Los delitos sexuales en la impunidad

Bogotá/EFE – Un informe de la Procuraduría de Colombia estableció que sólo 5 de cada 100 delitos sexuales cometidos en 2011 en ese país fueron juzgados y condenados, mientras que 30 son archivados por falta de pruebas o presentan inconsistencias y 65 continúan en investigación.

El estudio, publicado ayer por el diario colombiano El Tiempo, establece que “se evidencia un excesivo porcentaje de archivos, lo que refleja una elevada impunidad, ya que en la práctica, sólo el 5.24% tuvo una conclusión procesal convincente”.

Los autores del informe son integrantes del Observatorio del Sistema Penal Acusatorio (Ospa) adscrito al centro de estudios de la Procuraduría, que en Colombia es el Ministerio Público.

Según los redactores, la mayoría de los casos archivados no fueron justificados convenientemente por los fiscales encargados y otros tantos quedaron prescritos. La mayor desproporción se presenta en la ciudad de Villavicencio, capital del central departamento del Meta, donde el 81.47 % de los delitos fueron archivados y el 8.10 recibió una sentencia, seguida por Cali, con un 72.36 % de casos en el cajón y el 12.8 condenados.

El informe identifica dos principales perfiles de agresores sexuales- el hombre de entre 19 y 30 años que asalta y presenta una conducta alterada, y el victimario intrafamiliar, de entre 31 y 47 años y “comportamientos narcisos” que ejerce poder y dominio en sus relaciones.
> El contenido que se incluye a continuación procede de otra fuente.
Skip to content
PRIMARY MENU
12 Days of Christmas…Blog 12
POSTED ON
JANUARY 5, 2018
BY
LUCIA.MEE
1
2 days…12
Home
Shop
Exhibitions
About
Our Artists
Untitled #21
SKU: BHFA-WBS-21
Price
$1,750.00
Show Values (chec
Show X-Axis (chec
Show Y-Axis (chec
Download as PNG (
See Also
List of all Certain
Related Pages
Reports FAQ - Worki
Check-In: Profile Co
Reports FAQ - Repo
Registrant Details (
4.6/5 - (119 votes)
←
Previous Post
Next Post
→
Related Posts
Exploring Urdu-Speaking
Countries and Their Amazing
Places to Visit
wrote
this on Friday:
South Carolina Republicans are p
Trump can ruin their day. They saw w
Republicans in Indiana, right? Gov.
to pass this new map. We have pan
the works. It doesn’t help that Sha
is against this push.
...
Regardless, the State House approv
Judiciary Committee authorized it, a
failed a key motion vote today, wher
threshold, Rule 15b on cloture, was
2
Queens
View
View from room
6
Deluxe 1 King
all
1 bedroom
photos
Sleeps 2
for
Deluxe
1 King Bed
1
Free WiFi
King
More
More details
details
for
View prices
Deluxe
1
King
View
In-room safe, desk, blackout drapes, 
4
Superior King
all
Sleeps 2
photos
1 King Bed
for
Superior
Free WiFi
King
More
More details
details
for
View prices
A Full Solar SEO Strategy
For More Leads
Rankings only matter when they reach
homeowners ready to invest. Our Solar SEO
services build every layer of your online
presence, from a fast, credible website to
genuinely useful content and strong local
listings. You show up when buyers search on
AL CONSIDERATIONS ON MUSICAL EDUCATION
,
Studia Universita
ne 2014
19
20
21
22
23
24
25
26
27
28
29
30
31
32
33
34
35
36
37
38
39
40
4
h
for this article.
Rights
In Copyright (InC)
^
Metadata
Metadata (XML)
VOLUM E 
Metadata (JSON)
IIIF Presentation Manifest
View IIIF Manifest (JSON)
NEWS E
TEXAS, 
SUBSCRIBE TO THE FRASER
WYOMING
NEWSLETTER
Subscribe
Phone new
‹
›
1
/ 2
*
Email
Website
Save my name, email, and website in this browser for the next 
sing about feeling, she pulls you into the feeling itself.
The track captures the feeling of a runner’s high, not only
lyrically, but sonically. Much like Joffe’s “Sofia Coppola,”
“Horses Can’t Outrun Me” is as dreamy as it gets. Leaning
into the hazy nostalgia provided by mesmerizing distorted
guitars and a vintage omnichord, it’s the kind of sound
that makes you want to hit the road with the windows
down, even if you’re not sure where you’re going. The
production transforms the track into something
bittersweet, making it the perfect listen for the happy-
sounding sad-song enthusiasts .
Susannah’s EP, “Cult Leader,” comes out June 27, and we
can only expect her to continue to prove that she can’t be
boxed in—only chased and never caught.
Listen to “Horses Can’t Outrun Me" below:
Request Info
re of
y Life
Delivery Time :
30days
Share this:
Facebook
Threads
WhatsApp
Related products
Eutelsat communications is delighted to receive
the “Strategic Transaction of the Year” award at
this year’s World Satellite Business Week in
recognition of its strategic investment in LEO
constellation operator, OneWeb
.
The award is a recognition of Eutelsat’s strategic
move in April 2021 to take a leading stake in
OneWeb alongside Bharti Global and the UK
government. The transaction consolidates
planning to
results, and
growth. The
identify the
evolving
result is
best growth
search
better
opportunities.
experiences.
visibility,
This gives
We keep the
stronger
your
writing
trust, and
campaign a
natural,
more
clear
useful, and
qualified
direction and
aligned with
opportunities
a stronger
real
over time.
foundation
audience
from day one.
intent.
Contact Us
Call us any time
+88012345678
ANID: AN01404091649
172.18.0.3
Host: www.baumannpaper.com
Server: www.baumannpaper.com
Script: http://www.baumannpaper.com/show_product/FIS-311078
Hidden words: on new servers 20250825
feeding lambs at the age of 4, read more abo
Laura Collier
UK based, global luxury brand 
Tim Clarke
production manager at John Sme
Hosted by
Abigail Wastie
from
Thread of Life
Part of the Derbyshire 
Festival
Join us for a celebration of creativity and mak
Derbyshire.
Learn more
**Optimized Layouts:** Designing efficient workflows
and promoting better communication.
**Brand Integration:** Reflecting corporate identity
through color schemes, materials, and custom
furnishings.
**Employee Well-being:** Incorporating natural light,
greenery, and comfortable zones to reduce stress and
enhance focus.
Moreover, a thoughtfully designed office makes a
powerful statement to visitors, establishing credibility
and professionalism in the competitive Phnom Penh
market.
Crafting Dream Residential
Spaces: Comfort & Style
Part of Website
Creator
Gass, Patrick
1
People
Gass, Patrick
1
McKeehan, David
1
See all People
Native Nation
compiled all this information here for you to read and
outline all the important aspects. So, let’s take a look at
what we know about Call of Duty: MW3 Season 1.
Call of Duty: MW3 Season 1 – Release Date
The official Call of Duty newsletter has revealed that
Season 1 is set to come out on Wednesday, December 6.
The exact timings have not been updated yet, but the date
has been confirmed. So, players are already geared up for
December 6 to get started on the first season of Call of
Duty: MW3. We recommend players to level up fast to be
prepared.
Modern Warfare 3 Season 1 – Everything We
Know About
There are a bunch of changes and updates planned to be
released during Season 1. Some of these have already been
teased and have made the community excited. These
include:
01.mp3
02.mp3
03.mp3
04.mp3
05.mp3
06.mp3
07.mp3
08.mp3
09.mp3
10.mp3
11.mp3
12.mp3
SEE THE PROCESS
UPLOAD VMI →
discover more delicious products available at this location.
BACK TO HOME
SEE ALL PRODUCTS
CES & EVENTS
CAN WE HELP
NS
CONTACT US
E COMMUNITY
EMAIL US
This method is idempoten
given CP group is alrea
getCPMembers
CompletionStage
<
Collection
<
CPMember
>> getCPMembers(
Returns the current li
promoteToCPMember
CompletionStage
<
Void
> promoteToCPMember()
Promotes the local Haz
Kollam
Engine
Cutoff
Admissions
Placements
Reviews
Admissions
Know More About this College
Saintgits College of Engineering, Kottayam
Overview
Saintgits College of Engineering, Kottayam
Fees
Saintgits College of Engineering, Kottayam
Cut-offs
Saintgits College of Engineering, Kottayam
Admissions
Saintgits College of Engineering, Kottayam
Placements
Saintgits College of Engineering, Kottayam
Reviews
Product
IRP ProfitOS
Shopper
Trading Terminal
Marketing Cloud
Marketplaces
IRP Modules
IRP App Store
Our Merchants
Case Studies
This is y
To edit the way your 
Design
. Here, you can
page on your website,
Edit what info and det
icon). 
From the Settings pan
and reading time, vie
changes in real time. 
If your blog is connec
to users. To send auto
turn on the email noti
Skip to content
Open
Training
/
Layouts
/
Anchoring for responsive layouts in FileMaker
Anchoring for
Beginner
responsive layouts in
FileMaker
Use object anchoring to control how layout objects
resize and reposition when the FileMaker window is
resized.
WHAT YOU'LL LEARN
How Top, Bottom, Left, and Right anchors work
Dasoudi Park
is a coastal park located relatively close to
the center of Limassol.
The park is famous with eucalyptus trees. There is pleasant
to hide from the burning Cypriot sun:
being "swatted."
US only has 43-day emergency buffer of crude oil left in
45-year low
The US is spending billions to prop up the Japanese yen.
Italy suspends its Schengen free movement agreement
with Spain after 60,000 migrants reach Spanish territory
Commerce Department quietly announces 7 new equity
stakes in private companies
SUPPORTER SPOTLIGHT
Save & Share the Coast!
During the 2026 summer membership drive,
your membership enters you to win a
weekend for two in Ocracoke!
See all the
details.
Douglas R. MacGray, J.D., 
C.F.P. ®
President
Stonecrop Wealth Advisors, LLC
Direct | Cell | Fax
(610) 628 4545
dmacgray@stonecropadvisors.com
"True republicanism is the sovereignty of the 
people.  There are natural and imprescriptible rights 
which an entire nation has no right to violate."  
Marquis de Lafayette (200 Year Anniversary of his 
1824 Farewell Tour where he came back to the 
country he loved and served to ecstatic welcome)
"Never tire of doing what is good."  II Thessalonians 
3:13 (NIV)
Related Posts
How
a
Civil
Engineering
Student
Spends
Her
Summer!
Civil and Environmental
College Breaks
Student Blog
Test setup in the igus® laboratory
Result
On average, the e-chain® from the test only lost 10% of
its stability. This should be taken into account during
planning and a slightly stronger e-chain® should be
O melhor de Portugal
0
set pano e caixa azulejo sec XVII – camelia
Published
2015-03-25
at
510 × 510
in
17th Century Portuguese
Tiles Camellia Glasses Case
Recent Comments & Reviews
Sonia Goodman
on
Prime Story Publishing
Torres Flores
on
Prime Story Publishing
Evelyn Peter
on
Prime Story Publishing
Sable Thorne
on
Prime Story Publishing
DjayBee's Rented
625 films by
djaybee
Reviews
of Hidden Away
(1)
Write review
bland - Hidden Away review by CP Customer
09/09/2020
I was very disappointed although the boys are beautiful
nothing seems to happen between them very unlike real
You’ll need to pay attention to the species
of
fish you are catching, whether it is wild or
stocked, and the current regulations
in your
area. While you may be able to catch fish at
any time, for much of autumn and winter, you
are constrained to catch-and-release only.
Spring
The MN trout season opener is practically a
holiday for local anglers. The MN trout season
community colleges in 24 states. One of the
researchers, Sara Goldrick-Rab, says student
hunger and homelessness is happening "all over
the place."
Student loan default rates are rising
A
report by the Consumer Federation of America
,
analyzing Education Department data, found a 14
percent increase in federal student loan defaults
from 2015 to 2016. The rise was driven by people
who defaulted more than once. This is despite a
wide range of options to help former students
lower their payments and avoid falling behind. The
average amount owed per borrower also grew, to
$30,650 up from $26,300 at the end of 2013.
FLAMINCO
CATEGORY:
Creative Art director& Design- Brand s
También refleja que el 30% de las víctimas son hombres, entre adultos y niños, frente al 70% de las mujeres.

El 47% de los fallos corresponden al delito de acceso carnal violento, de acuerdo a datos del Consejo Superior de la Judicatura, que además indicó que en 2011 se emitieron 1,606 fallos por violaciones a menores y adolescentes.

La impunidad de los delitos sexuales en Colombia ha sido denunciada por organizaciones no gubernamentales como Amnistía Internacional (AI) en incluso por las Naciones Unidas, quienes además han remarcado que estos crímenes no sólo se cometen en el ámbito familiar, sino también en el marco del conflicto.